The first man to be hit squarely in the face with the implications of this commitment is Jason Tshabalala, the head of President Mandela’s presidential protection unit. Jason knows he needs more men to adequately protect the president, but he isn’t prepared for the four really big white guys from the previous administration’s (white administration’s) presidential protection unit. They have an order signed by President Mandela. Jason is furious and bursts into Mandela’s office, his anger visible on his face. Here’s what happens then.

Mandela: You look agitated, Jason.
Jason: That is because there are four Special Branch cops in my office...

Mandela: When people see me in public, they see my bodyguards. You represent me directly. The “Rainbow Nation” starts here. Reconciliation starts here.

Jason: Comrade President. Not long ago, these guys tried to kill us. Maybe even these four guys in my office tried and often succeeded.

Mandela: Yes, I know. Forgiveness starts here too. Forgiveness liberates the soul. It removes fear. That is why it is such a powerful weapon. Please, Jason. Try.

Jason: Sorry to disturb you, sir.

Of course, forgiveness is Morales’s other option.

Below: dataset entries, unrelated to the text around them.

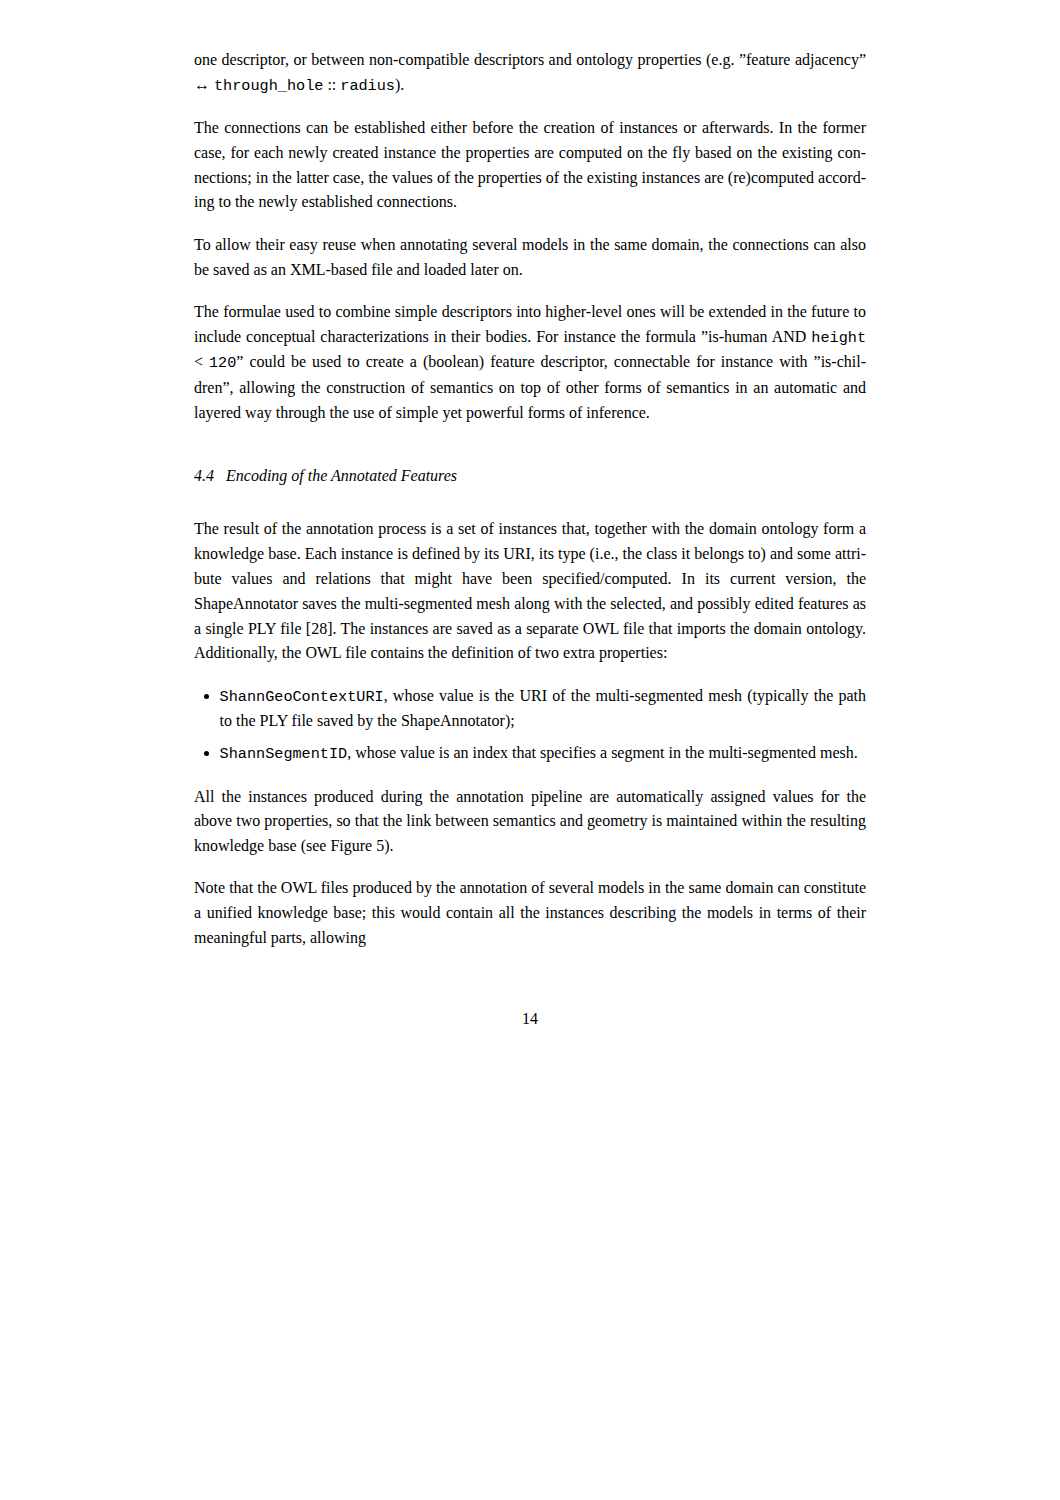one descriptor, or between non-compatible descriptors and ontology properties (e.g. ”feature adjacency” ↔ through_hole :: radius).
The connections can be established either before the creation of instances or afterwards. In the former case, for each newly created instance the properties are computed on the fly based on the existing connections; in the latter case, the values of the properties of the existing instances are (re)computed according to the newly established connections.
To allow their easy reuse when annotating several models in the same domain, the connections can also be saved as an XML-based file and loaded later on.
The formulae used to combine simple descriptors into higher-level ones will be extended in the future to include conceptual characterizations in their bodies. For instance the formula ”is-human AND height < 120” could be used to create a (boolean) feature descriptor, connectable for instance with ”is-children”, allowing the construction of semantics on top of other forms of semantics in an automatic and layered way through the use of simple yet powerful forms of inference.
4.4 Encoding of the Annotated Features
The result of the annotation process is a set of instances that, together with the domain ontology form a knowledge base. Each instance is defined by its URI, its type (i.e., the class it belongs to) and some attribute values and relations that might have been specified/computed. In its current version, the ShapeAnnotator saves the multi-segmented mesh along with the selected, and possibly edited features as a single PLY file [28]. The instances are saved as a separate OWL file that imports the domain ontology. Additionally, the OWL file contains the definition of two extra properties:
ShannGeoContextURI, whose value is the URI of the multi-segmented mesh (typically the path to the PLY file saved by the ShapeAnnotator);
ShannSegmentID, whose value is an index that specifies a segment in the multi-segmented mesh.
All the instances produced during the annotation pipeline are automatically assigned values for the above two properties, so that the link between semantics and geometry is maintained within the resulting knowledge base (see Figure 5).
Note that the OWL files produced by the annotation of several models in the same domain can constitute a unified knowledge base; this would contain all the instances describing the models in terms of their meaningful parts, allowing
14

It is the way he can liberate his soul.[2] It is the only way his own sentence can be commuted. Gomez was sprung through dirty politics by a direct order from the President. No one will spring Morales if he will not. Neither dirty politics nor clean will help him. He had hoped his imprisonment of Gomez would be satisfying. He knows now it is not. He had hoped it would somehow establish forever his love for his wife and his grief for her death. He knows now that it will not. There is no instrumental rationale for what he is doing. If he continues, nothing will be better and everything will be worse.

That is the price of withholding his forgiveness. And it may be the best he can do.

[1] I am reminded, however, of God’s promise to put His “bow” in the sky so Noah will know God will never again destroy the earth by water. This is a bow like a “bow and arrow” bow. God is going to put his six shooter on the table so we can all see that it is not in his holster any longer. Invictus is a story that supports the six gun notion of bow much better than it does the rainbow notion of bow, but that’s the way it goes, sometimes.
[2] In the context of The Secret in Their Eyes, there are additional reasons why Morales can not let Gomez go. One is that if he did that, Gomez would immediately hunt down Esposito and kill him. Another is that there is no way to make sure the government will keep Gomez in prison even if there were a way to return him to the authorities after all this time. In this post, I am considering only the effects of Morales’s decision on his own life. I know it’s more complicated.